# cycle-сap clip with their own hands



## serg (Jan 9, 2012)

Did the missing 2 cycle-сap clip. Metal it seems to me softer, but it's better than nothing. The caps must be decals, I don't have them. If anyone knows, how they look, open this secret to me, please




 



Serg


----------



## abe lugo (Jan 9, 2012)

I would use bendable spring steel, so it more likely to stay put.

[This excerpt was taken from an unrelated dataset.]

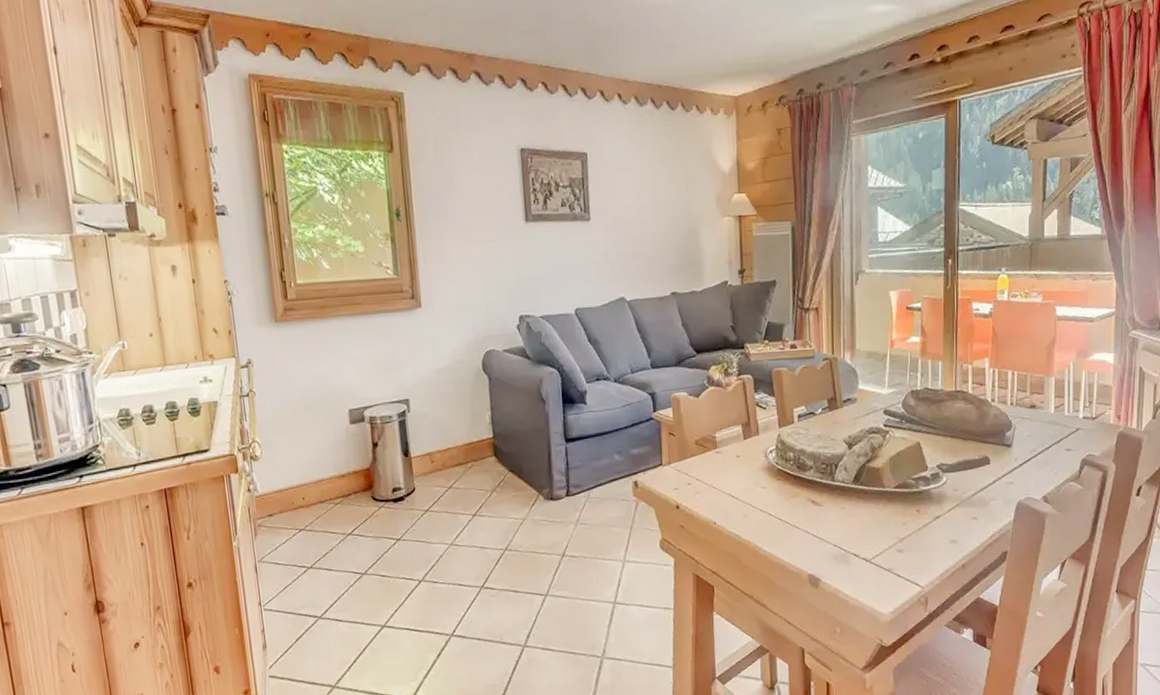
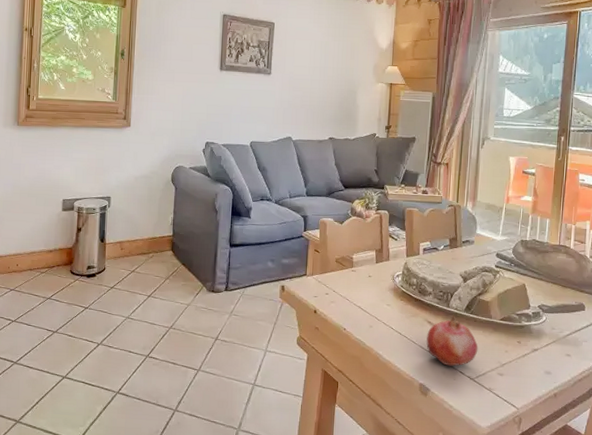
fruit: none [811,489,872,550] -> present [426,314,478,366]

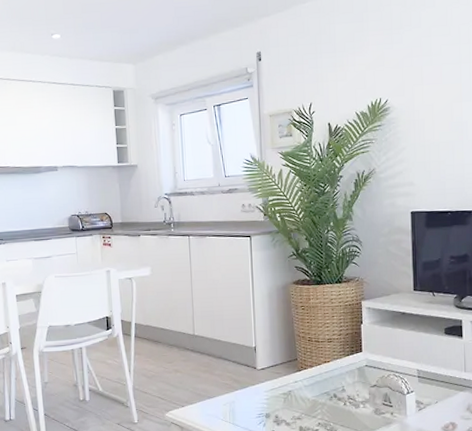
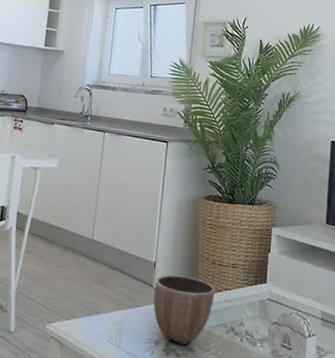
decorative bowl: none [258,355,315,415] -> present [153,274,215,345]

Those caps look like the ones on the bike Tim bought in the Monark post





http://thecabe.com/vbulletin/showthread.php?22014-Monark-Year&highlight=monark


----------



## JOEL (Jan 9, 2012)

I don't think there is a decal for those hubcaps. Use spring steel for the clips or ask around, someone may have spares.


----------



## serg (Jan 9, 2012)

Thank you for your answers. About decals written on the box. If anyone has two extra clips, I'll buy them


----------



## bricycle (Jan 13, 2012)

...Try using "pallet banding", this stuff is springy, and business just throw it out....
Nice idea Serg....


----------



## serg (Jan 14, 2012)

bricycle said:


> ...Try using "pallet banding", this stuff is springy, and business just throw it out....
> Nice idea Serg....




Thanks bri, will have to find and compare


----------